In un comune, soprattutto piccolo, la popolazione conosce i consiglieri comunali, conosce il sindaco ed ha un forte controllo sul loro operato e le loro decisioni.
In una regione la distanza fra politici ed elettori aumenta notevolmente.
A livello nazionale è ancora maggiore.
E quando arriviamo a livello di Unione Europea o di Organizzazione delle Nazioni Unite la possibilità per i cittadini, anche organizzati, di influire sulle decisioni è sostanzialmente nulla.

Naturalmente è chiaro che si dovranno sempre trovare dei compromessi. Ci sono dei livelli “geografici” ottimali anche nella presa delle decisioni politiche, per cui è effettivamente necessario definire le competenze decisionali dei vari livelli.
Quello che ci preme sottolineare è che i gruppi di interesse spingeranno per allontanare i livelli decisionali dal popolo, portandoli ad una maggiore “distanza democratica”. Lo faranno non per l’interesse del popolo (non si potrebbe decidere la politica estera di un paese votando nei consigli comunali), ma per il loro proprio interesse.

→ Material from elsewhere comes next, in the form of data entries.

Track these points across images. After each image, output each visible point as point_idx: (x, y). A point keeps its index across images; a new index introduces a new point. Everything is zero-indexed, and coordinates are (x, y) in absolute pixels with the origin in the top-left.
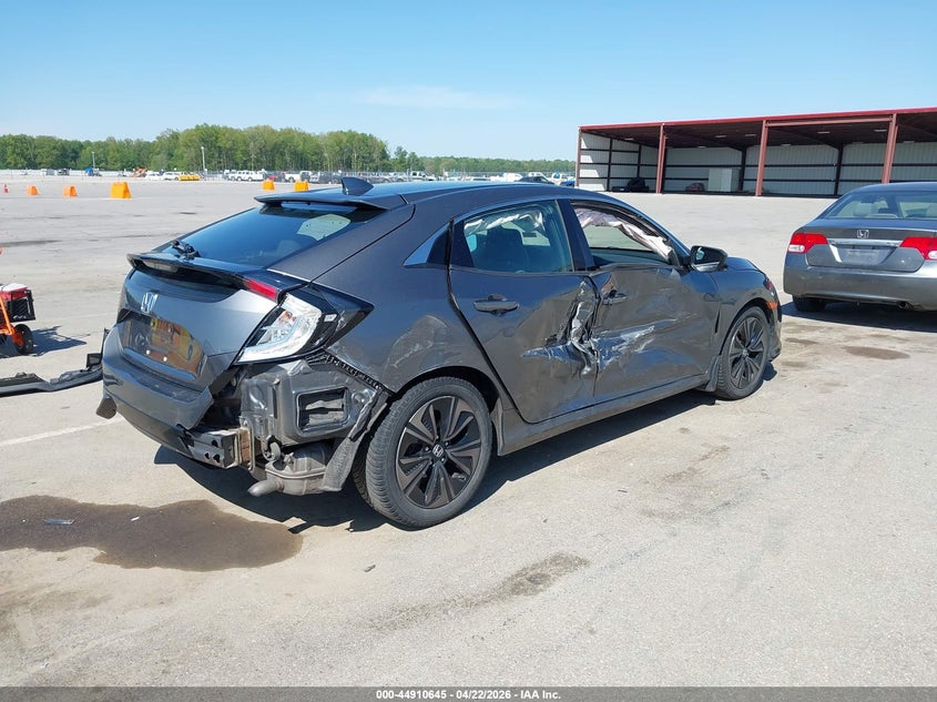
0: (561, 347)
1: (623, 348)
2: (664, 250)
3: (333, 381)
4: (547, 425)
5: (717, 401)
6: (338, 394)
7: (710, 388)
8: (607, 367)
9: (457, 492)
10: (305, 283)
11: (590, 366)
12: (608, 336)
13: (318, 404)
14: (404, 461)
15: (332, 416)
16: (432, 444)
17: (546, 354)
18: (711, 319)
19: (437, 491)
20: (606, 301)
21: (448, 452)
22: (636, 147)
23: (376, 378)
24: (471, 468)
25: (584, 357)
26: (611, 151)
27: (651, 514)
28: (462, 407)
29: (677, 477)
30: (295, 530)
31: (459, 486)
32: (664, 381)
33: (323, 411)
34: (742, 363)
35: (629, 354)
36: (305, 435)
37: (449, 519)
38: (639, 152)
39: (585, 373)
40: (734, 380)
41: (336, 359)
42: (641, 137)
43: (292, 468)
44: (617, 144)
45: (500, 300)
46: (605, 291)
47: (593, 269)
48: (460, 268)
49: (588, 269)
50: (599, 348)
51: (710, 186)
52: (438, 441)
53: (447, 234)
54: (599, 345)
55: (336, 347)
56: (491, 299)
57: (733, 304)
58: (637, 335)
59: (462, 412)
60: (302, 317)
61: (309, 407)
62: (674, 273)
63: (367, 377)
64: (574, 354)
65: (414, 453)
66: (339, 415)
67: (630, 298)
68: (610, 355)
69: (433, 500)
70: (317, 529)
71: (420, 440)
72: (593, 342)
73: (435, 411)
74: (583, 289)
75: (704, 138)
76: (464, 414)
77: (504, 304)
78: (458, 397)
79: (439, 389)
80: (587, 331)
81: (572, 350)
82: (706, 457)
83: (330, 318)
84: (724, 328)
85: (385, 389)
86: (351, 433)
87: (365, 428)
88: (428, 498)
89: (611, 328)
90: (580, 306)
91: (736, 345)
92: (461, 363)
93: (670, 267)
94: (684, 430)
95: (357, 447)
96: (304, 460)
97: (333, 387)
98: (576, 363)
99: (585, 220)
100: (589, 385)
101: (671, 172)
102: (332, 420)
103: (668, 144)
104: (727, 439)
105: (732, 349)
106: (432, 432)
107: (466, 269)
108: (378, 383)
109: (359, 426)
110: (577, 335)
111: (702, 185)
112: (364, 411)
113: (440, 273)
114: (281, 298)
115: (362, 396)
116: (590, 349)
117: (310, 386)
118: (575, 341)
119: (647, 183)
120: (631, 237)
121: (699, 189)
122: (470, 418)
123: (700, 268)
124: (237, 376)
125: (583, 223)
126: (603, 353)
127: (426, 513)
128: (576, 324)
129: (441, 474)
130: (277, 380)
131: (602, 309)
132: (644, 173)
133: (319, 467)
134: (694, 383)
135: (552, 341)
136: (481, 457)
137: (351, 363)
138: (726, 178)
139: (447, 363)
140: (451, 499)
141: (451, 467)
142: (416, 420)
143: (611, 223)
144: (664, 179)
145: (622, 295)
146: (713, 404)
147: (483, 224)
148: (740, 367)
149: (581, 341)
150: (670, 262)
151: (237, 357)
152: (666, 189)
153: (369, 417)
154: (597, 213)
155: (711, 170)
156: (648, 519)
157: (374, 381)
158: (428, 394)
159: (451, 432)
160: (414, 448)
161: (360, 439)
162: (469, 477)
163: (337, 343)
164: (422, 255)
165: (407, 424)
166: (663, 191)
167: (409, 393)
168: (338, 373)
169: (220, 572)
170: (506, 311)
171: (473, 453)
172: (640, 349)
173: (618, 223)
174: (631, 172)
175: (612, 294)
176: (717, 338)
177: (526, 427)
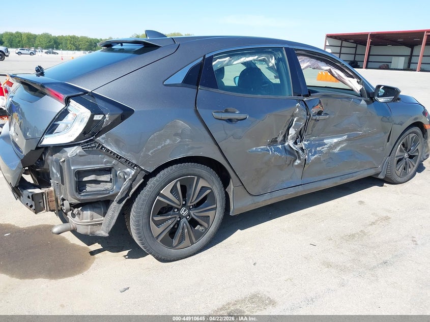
0: (280, 146)
1: (325, 149)
2: (357, 87)
3: (103, 162)
4: (266, 197)
5: (385, 184)
6: (108, 171)
7: (381, 177)
8: (312, 161)
9: (197, 238)
10: (86, 92)
11: (300, 159)
12: (314, 140)
13: (92, 177)
14: (156, 219)
15: (103, 186)
16: (180, 207)
17: (268, 151)
18: (385, 133)
19: (182, 238)
20: (314, 118)
21: (192, 212)
22: (354, 45)
23: (134, 162)
24: (208, 223)
25: (296, 154)
26: (341, 47)
27: (329, 265)
28: (202, 183)
29: (352, 236)
30: (93, 253)
31: (199, 235)
32: (351, 171)
33: (96, 182)
34: (403, 162)
35: (328, 153)
36: (82, 198)
37: (190, 256)
38: (356, 48)
39: (296, 164)
40: (397, 172)
41: (103, 147)
42: (358, 40)
43: (79, 218)
44: (345, 44)
45: (234, 112)
46: (314, 111)
47: (307, 96)
48: (206, 88)
49: (304, 96)
50: (307, 148)
51: (392, 66)
52: (184, 205)
53: (200, 65)
54: (308, 146)
55: (103, 138)
56: (226, 111)
57: (401, 124)
58: (335, 140)
59: (202, 187)
60: (79, 116)
61: (85, 179)
62: (363, 102)
63: (127, 160)
64: (290, 151)
65: (166, 213)
66: (109, 186)
67: (332, 116)
68: (315, 153)
69: (180, 243)
70: (107, 253)
71: (169, 205)
72: (304, 144)
73: (181, 186)
74: (298, 108)
75: (391, 41)
76: (203, 189)
77: (237, 115)
78: (199, 177)
79: (184, 171)
80: (300, 136)
81: (289, 149)
82: (373, 223)
83: (98, 117)
84: (393, 139)
85: (142, 170)
86: (117, 198)
87: (127, 195)
88: (175, 242)
89: (318, 135)
90: (295, 120)
91: (401, 151)
92: (201, 154)
93: (360, 98)
94: (361, 202)
95: (121, 208)
96: (88, 213)
97: (102, 166)
98: (290, 157)
99: (305, 63)
100: (299, 172)
101: (371, 59)
102: (103, 189)
103: (371, 44)
104: (389, 211)
105: (397, 152)
106: (179, 200)
107: (211, 89)
108: (136, 166)
109: (122, 194)
110: (292, 139)
111: (388, 65)
112: (126, 184)
113: (190, 91)
114: (67, 102)
115: (125, 173)
116: (302, 148)
117: (85, 165)
118: (290, 143)
119: (359, 64)
120: (336, 78)
121: (387, 67)
122: (208, 191)
123: (381, 100)
124: (44, 153)
125: (303, 66)
126: (310, 151)
127: (173, 252)
128: (292, 132)
129: (185, 227)
130: (63, 159)
131: (311, 123)
132: (358, 58)
133: (98, 218)
134: (370, 173)
135: (274, 141)
136: (216, 216)
137: (115, 150)
138: (401, 62)
139: (190, 154)
140: (192, 243)
141: (193, 223)
142: (166, 191)
143: (323, 67)
144: (368, 62)
145: (326, 114)
146: (382, 186)
147: (230, 61)
148: (402, 164)
149: (296, 143)
150: (361, 95)
151: (40, 141)
152: (368, 67)
153: (130, 188)
154: (314, 61)
155: (393, 57)
156: (327, 269)
157: (133, 164)
158: (176, 174)
159: (193, 199)
160: (164, 210)
161: (124, 202)
162: (207, 230)
163: (103, 136)
164: (179, 78)
165: (159, 194)
166: (367, 68)
167: (162, 173)
168: (106, 156)
169: (31, 280)
170: (238, 120)
171: (211, 214)
172: (337, 150)
173: (328, 68)
174: (351, 58)
175: (319, 113)
176: (389, 146)
177: (250, 198)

Ad esempio in Italia è stata sostanzialmente sottratta l’autonomia di bilancio ai comuni, addirittura trasferendo la cassa a livello nazionale.
All’interno dell’Unione Europea i vincoli di bilancio imposti ai vari stati vengono decisi da pochi oscuri funzionari della Commissione Europea, che mai nessun elettore ha votato e che non renderanno conto agli elettori.
Certo gli elettori europei potranno esprimersi la prossima primavera, ma proviamo a fare un confronto:
1) Da un lato 500 milioni di persone di 27 paesi diversi, che si devono organizzare in partiti che esprimano una diversa linea politica, i quali esprimeranno dei nuovi parlamentari europei, che daranno il voto di fiducia ad una nuova Commissione Europea per una diversa linea di politiche economiche da imporre ai vari governi di 27 paesi. E aggiungiamo l’estrema difficoltà di cambiare la linea politica della Banca Centrale Europea, composta da esponenti delle varie banche centrali che, a loro volta, sono “indipendenti” dalla politica ed hanno un legame molto labile con i politici eletti.
2) Dall’altro lato dei gruppi di potere che si recano presso le persone che a Bruxelles o a Francoforte hanno un potere decisionale determinante sui bilanci dei vari paesi dell’Unione Europea.

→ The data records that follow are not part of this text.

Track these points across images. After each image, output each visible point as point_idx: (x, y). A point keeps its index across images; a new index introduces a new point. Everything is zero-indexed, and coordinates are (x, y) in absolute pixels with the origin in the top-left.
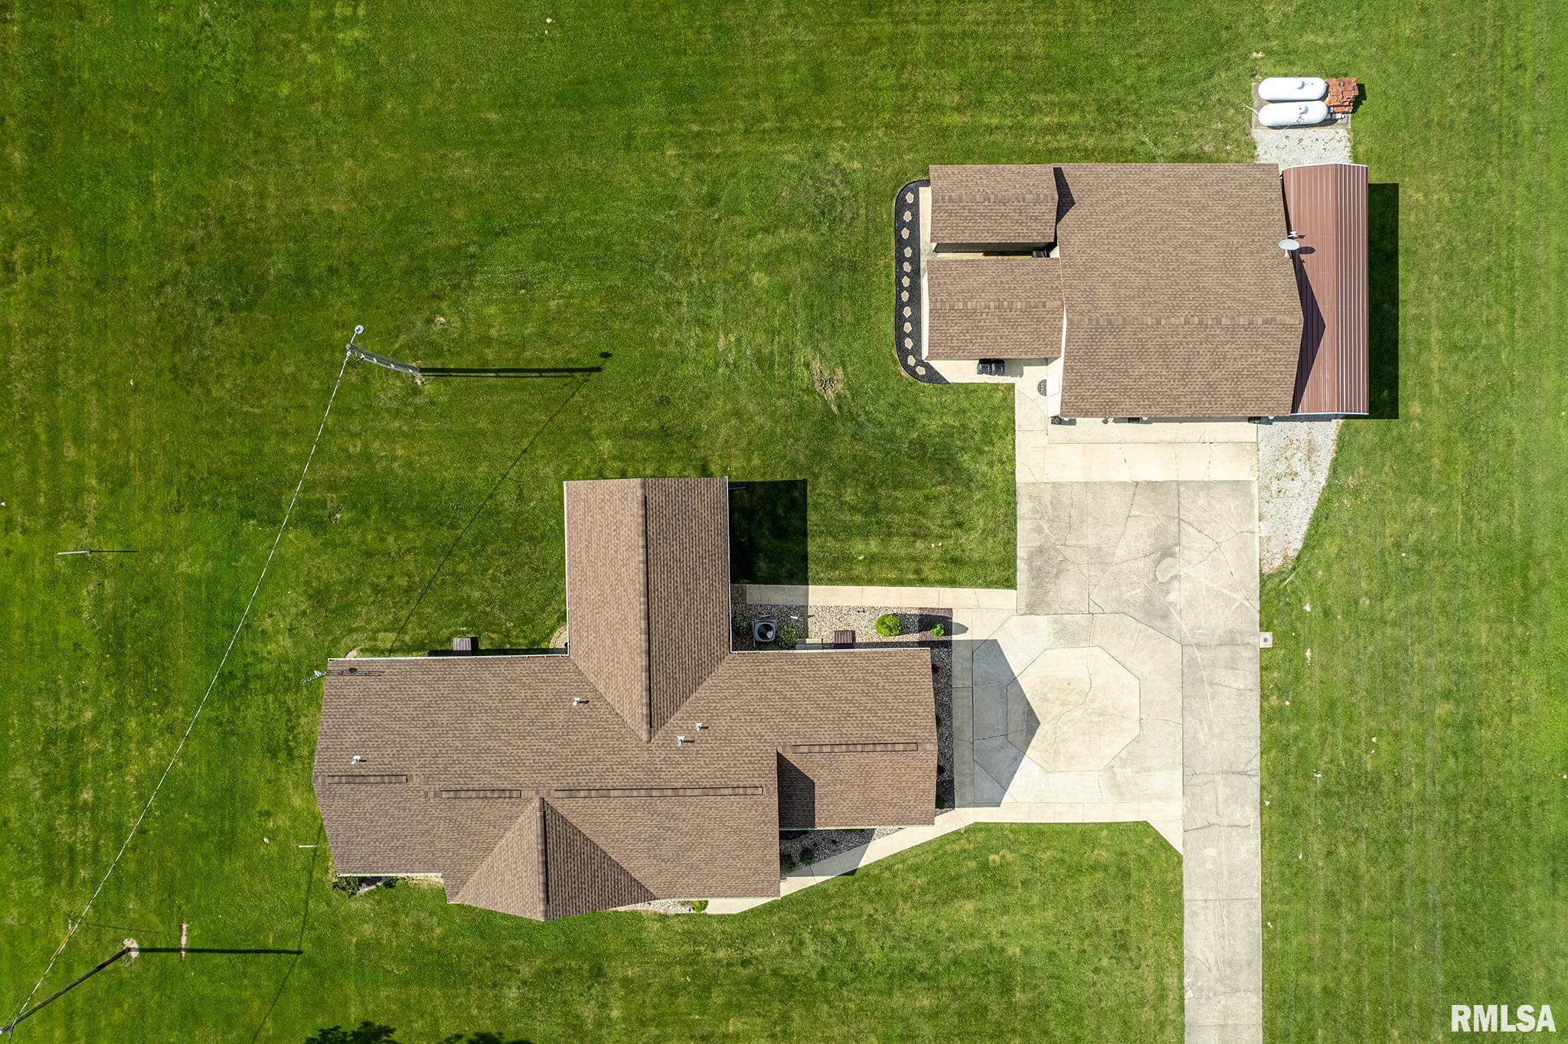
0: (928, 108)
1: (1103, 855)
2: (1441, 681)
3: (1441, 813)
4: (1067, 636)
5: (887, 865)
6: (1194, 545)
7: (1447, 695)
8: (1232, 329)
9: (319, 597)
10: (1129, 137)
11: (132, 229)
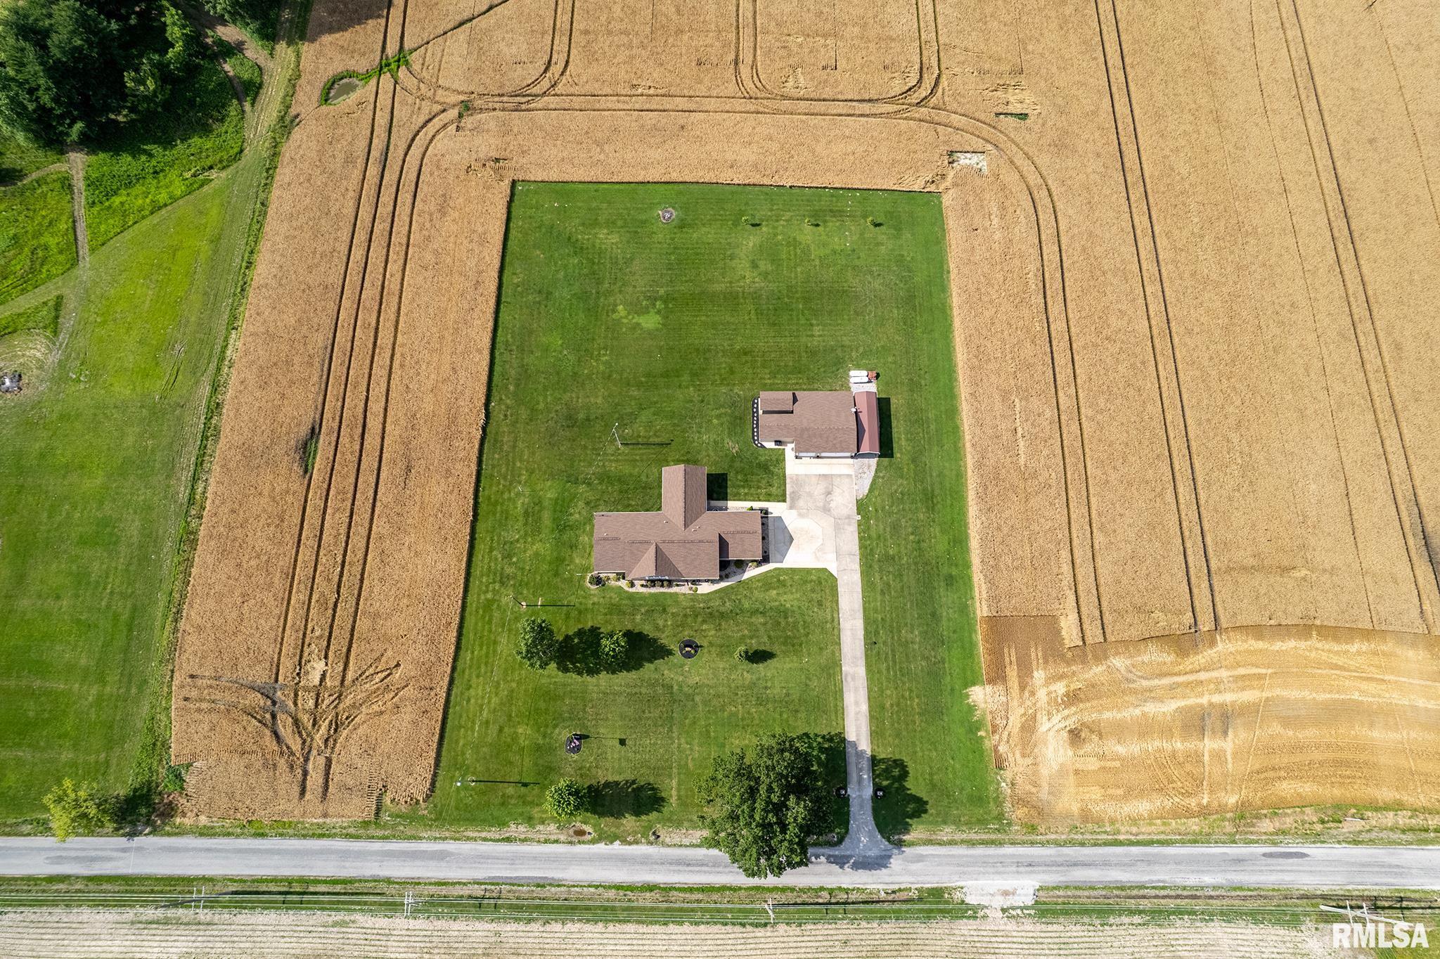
0: (761, 378)
1: (814, 578)
2: (910, 530)
3: (913, 567)
4: (801, 515)
5: (750, 579)
6: (837, 491)
7: (912, 534)
8: (838, 430)
9: (587, 503)
10: (816, 386)
11: (541, 406)
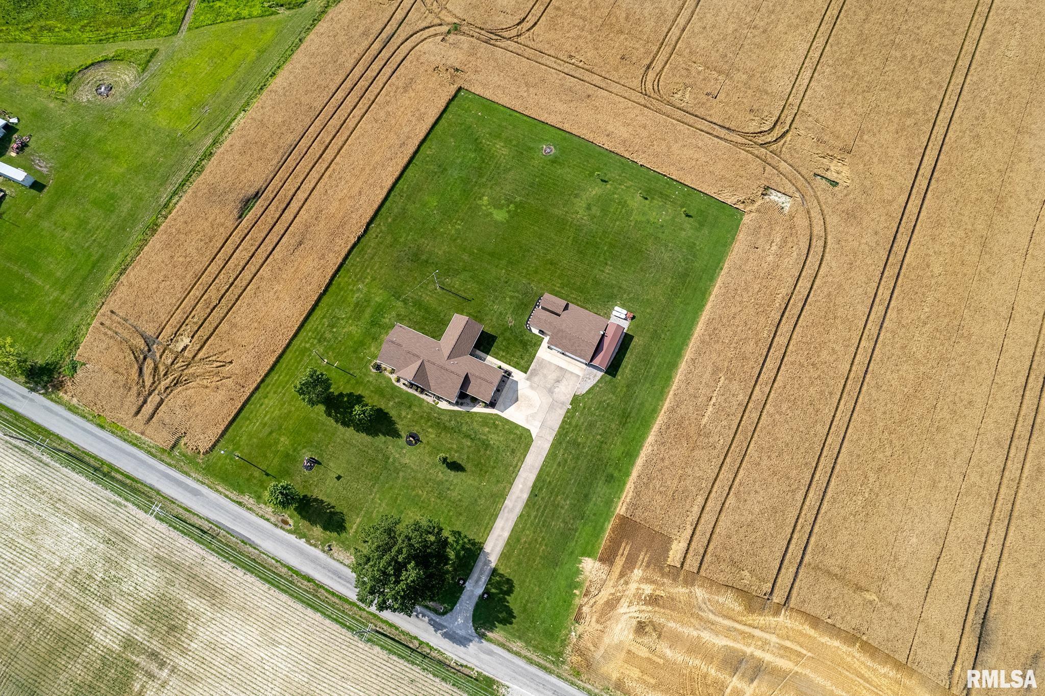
0: (553, 285)
1: (518, 433)
2: (601, 432)
3: (589, 457)
4: (531, 387)
5: (476, 413)
6: (564, 382)
7: (600, 435)
8: (583, 341)
9: (398, 315)
10: (588, 306)
11: (402, 240)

Da un lato l’estrema difficoltà degli elettori a farsi rappresentare, dall’altro lato l’estrema facilità delle lobbies di influire sui processi decisionali.
Ad esempio offrendo un posto di prestigio, ed economicamente molto appagante, a chi si sarà reso disponibile alle loro richieste. E’ il caso, ad esempio, dell’ex presidente della Commissione Europea Manuel Barroso, che a fine servizio è rapidamente diventato uno dei massimi dirigenti della Goldman Sachs.

 

Ogni volta che ci verrà proposto di “ridurre i costi” per votazioni referendarie, di “ridurre il numero” di parlamentari o di “cedere” quote di sovranità (ricordate Mario Monti?) verso centri decisionali più distanti da noi, ricordiamoci che corriamo il rischio di trovarci a pagare dei costi occulti che deriveranno dall’aumento della distanza democratica, dalla riduzione del nostro controllo sui centri decisionali, lasciando maggiore potere ai gruppi di potere, nel loro interesse e a nostre spese.